__EXERCISE INPUT__.

☆ ☆ ☆ ☆ ☆

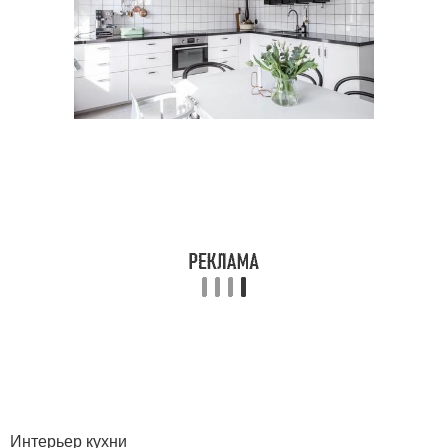
Интерьер кухни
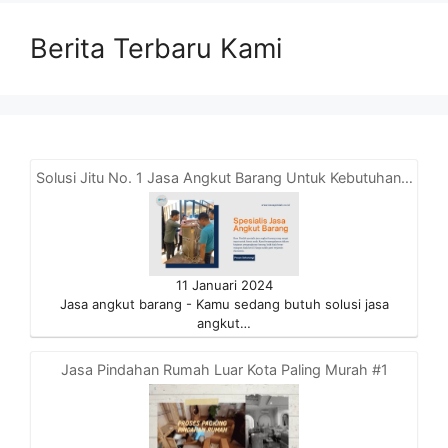
Berita Terbaru Kami
Solusi Jitu No. 1 Jasa Angkut Barang Untuk Kebutuhan…
11 Januari 2024
Jasa angkut barang - Kamu sedang butuh solusi jasa
angkut…
Jasa Pindahan Rumah Luar Kota Paling Murah #1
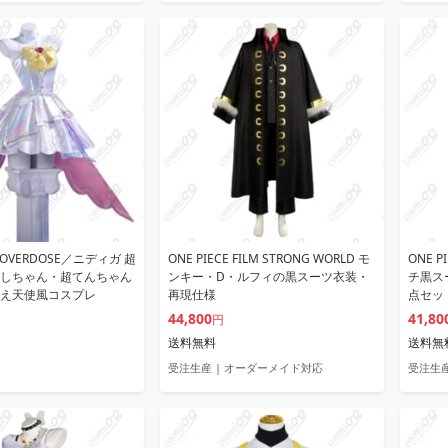
L OVERDOSE／ニディガ 超
ONE PIECE FILM STRONG WORLD モ
ONE 
しちゃん・超てんちゃん
ンキー・D・ルフィの黒スーツ衣装・
チ黒ス
え天使風コスプレ
再現仕様
点セッ
44,800
41,80
円
送料無料
送料無
受注生産 | オーダーメイド対応
受注生産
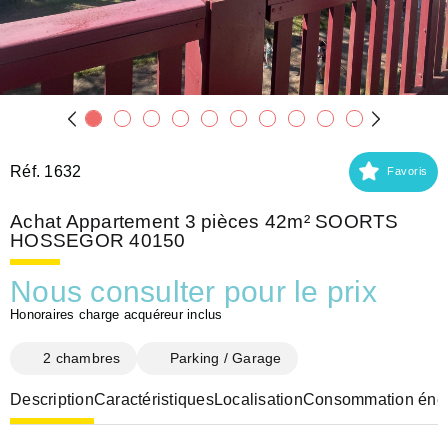
Réf. 1632
Favoris
Achat Appartement 3 pièces 42m² SOORTS
HOSSEGOR 40150
Nous consulter pour le prix
Honoraires charge acquéreur inclus
2 chambres
Parking / Garage
Description
Caractéristiques
Localisation
Consommation éner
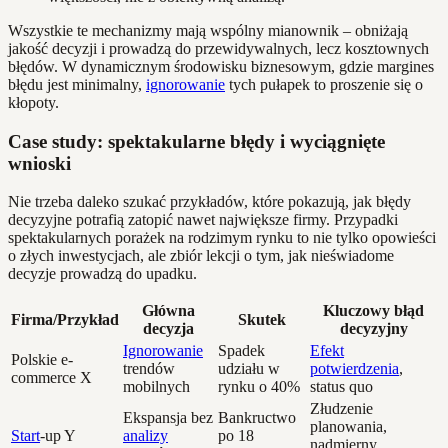
Wszystkie te mechanizmy mają wspólny mianownik – obniżają
jakość decyzji i prowadzą do przewidywalnych, lecz kosztownych
błędów. W dynamicznym środowisku biznesowym, gdzie margines
błędu jest minimalny,
ignorowanie
tych pułapek to proszenie się o
kłopoty.
Case study: spektakularne błędy i wyciągnięte
wnioski
Nie trzeba daleko szukać przykładów, które pokazują, jak błędy
decyzyjne potrafią zatopić nawet największe firmy. Przypadki
spektakularnych porażek na rodzimym rynku to nie tylko opowieści
o złych inwestycjach, ale zbiór lekcji o tym, jak nieświadome
decyzje prowadzą do upadku.
Główna
Kluczowy błąd
Firma/Przykład
Skutek
decyzja
decyzyjny
Ignorowanie
Spadek
Efekt
Polskie e-
trendów
udziału w
potwierdzenia
,
commerce X
mobilnych
rynku o 40%
status quo
Złudzenie
Ekspansja bez
Bankructwo
planowania,
Start
-up Y
analizy
po 18
nadmierny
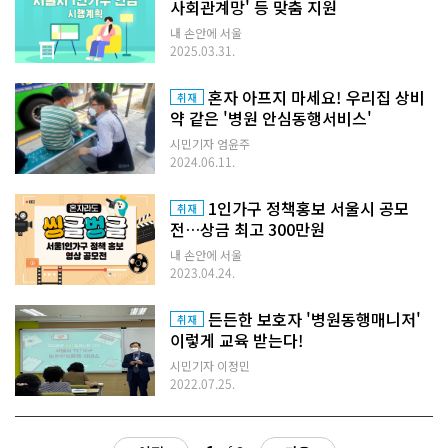
사회관계망' 등 맞춤 지원
내 손안에 서울
2025.03.31.
혼자 아프지 마세요! 우리집 상비
취재
약 같은 '병원 안심동행서비스'
시민기자 엄윤주
2024.06.11.
1인가구 정책홍보 서울시 공모
취재
전…상금 최고 300만원
내 손안에 서울
2023.04.24.
든든한 보호자 '병원동행매니저'
취재
이렇게 교육 받는다!
시민기자 이정민
2022.07.25.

☆ ☆ ☆ ☆ ☆

__EXERCISE__. Only exact lines belong in the answer: those from the beginning of the entries above through the line holding "2023.04.24.", with no pictures.

__REPLY__.
Интерьер кухни
Berita Terbaru Kami
Solusi Jitu No. 1 Jasa Angkut Barang Untuk Kebutuhan…
11 Januari 2024
Jasa angkut barang - Kamu sedang butuh solusi jasa
angkut…
Jasa Pindahan Rumah Luar Kota Paling Murah #1
L OVERDOSE／ニディガ 超
ONE PIECE FILM STRONG WORLD モ
ONE 
しちゃん・超てんちゃん
ンキー・D・ルフィの黒スーツ衣装・
チ黒ス
え天使風コスプレ
再現仕様
点セッ
44,800
41,80
円
送料無料
送料無
受注生産 | オーダーメイド対応
受注生産
Réf. 1632
Favoris
Achat Appartement 3 pièces 42m² SOORTS
HOSSEGOR 40150
Nous consulter pour le prix
Honoraires charge acquéreur inclus
2 chambres
Parking / Garage
Description
Caractéristiques
Localisation
Consommation éner
Wszystkie te mechanizmy mają wspólny mianownik – obniżają
jakość decyzji i prowadzą do przewidywalnych, lecz kosztownych
błędów. W dynamicznym środowisku biznesowym, gdzie margines
błędu jest minimalny,
ignorowanie
tych pułapek to proszenie się o
kłopoty.
Case study: spektakularne błędy i wyciągnięte
wnioski
Nie trzeba daleko szukać przykładów, które pokazują, jak błędy
decyzyjne potrafią zatopić nawet największe firmy. Przypadki
spektakularnych porażek na rodzimym rynku to nie tylko opowieści
o złych inwestycjach, ale zbiór lekcji o tym, jak nieświadome
decyzje prowadzą do upadku.
Główna
Kluczowy błąd
Firma/Przykład
Skutek
decyzja
decyzyjny
Ignorowanie
Spadek
Efekt
Polskie e-
trendów
udziału w
potwierdzenia
,
commerce X
mobilnych
rynku o 40%
status quo
Złudzenie
Ekspansja bez
Bankructwo
planowania,
Start
-up Y
analizy
po 18
nadmierny
사회관계망' 등 맞춤 지원
내 손안에 서울
2025.03.31.
혼자 아프지 마세요! 우리집 상비
취재
약 같은 '병원 안심동행서비스'
시민기자 엄윤주
2024.06.11.
1인가구 정책홍보 서울시 공모
취재
전…상금 최고 300만원
내 손안에 서울
2023.04.24.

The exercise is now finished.